Introducing Your New Golden Retriever to Your Family

When you get a new Golden Retriever, you’ll need to make sure that the introductions to the family are done properly, to set up a solid foundation for a bond to develop. 

How you introduce them will vary depending on who it is. For example, it’ll be a different introduction between your children, your spouse, and other pets in the house.

Remember to be patient, make sure that they have their own safe space they can retreat to, and always use positive reinforcement (never physically punish your dog for bad behaviour).

Related Questions

Are Golden Retrievers Good With Cats?

Golden Retrievers are usually easy-going and can get along with other animals such as cats.
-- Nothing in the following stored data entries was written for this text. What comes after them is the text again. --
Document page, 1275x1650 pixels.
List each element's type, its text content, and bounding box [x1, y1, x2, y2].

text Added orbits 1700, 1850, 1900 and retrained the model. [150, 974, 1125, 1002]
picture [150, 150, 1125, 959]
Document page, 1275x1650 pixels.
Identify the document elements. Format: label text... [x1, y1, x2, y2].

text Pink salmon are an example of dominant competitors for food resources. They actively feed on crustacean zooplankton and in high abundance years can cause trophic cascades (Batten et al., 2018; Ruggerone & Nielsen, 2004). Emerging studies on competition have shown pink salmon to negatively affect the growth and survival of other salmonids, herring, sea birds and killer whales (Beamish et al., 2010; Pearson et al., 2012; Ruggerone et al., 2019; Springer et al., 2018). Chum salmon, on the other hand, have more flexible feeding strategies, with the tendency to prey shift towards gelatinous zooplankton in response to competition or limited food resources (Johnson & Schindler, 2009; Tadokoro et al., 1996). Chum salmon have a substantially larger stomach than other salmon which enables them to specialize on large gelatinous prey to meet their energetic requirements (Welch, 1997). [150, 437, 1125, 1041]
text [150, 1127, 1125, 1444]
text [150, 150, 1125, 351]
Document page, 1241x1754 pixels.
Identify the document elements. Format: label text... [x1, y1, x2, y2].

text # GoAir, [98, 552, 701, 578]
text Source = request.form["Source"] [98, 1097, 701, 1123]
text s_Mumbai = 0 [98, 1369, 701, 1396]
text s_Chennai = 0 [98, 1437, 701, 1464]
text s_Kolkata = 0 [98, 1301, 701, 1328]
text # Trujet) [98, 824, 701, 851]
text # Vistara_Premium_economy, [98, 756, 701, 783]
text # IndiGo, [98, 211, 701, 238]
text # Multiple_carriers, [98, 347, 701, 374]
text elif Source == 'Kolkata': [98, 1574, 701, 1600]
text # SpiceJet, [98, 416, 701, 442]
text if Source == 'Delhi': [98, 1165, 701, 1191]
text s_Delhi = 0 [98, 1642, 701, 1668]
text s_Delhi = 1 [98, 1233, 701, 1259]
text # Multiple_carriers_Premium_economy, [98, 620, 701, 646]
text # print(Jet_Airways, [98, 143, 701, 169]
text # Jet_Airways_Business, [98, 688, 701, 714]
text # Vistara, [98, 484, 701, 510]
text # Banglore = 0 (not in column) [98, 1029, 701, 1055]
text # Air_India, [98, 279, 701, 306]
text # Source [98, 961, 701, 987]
This does depend on how they’re introduced and if they’ve been properly trained and socialised. 

Are Golden Retrievers Good With Other Dogs?

Yes, Golden Retrievers are good with other dogs. Though there can be exceptions to every rule, most Goldens love spending time with other dogs. Having more than one dog is beneficial for your Golden to have company, play, and learn from other dogs. 

Are Golden Retrievers Good With Kids?

Yes, Golden Retrievers are usually good with kids. Their energy, intelligence, and patience are just a few of the qualities that make them so good around children.

It’s important to make sure that your Golden Retriever has been socialised, trained, and is getting enough physical and mental stimulation to make sure that they’re on their best behaviour.